Software Vulnerability and Functionality Assessment using LLMs
Rasmus Ingemann Tuffveson Jensen, Vali Tawosi, Salwa Alamir
TL;DR
Addressing the need for scalable code reviews, the paper evaluates whether LLMs can flag security vulnerabilities and validate functionality without executing code. Using zero-shot and chain-of-thought prompting across nine LLMs on HumanEval, MBPP, and SecurityEval, it shows proprietary models outperform open-source models by large margins. Vulnerability descriptions generated by GPT-4 align with true CWE vulnerabilities about 36.7% of the time, indicating partial interpretability of vulnerabilities. These findings suggest a practical framework for augmenting code review processes with LLMs while highlighting current limitations and directions for improvement.
Abstract
While code review is central to the software development process, it can be tedious and expensive to carry out.
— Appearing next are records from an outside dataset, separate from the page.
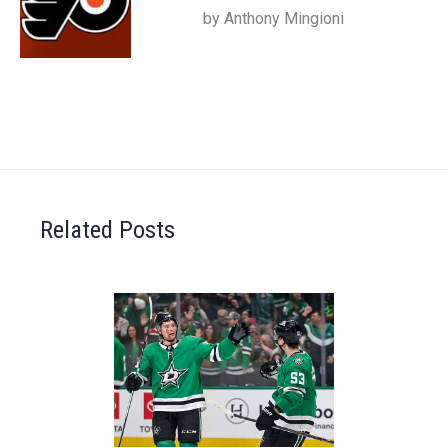
by Anthony Mingioni
Related Posts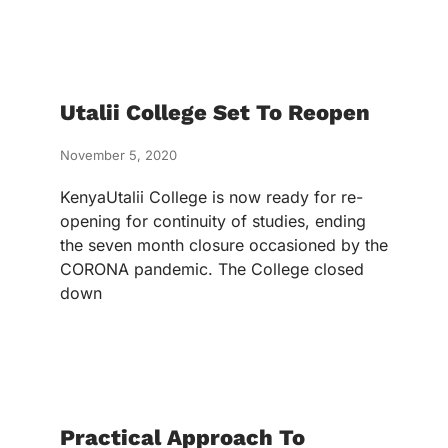
Utalii College Set To Reopen
November 5, 2020
KenyaUtalii College is now ready for re-
opening for continuity of studies, ending
the seven month closure occasioned by the
CORONA pandemic. The College closed
down
Practical Approach To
In this paper, we investigate whether and how Large Language Models (LLMs) can aid with code reviews. Our investigation focuses on two tasks that we argue are fundamental to good reviews: (i) flagging code with security vulnerabilities and (ii) performing software functionality validation, i.e., ensuring that code meets its intended functionality. To test performance on both tasks, we use zero-shot and chain-of-thought prompting to obtain final ``approve or reject'' recommendations. As data, we employ seminal code generation datasets (HumanEval and MBPP) along with expert-written code snippets with security vulnerabilities from the Common Weakness Enumeration (CWE). Our experiments consider a mixture of three proprietary models from OpenAI and smaller open-source LLMs. We find that the former outperforms the latter by a large margin. Motivated by promising results, we finally ask our models to provide detailed descriptions of security vulnerabilities. Results show that 36.7% of LLM-generated descriptions can be associated with true CWE vulnerabilities.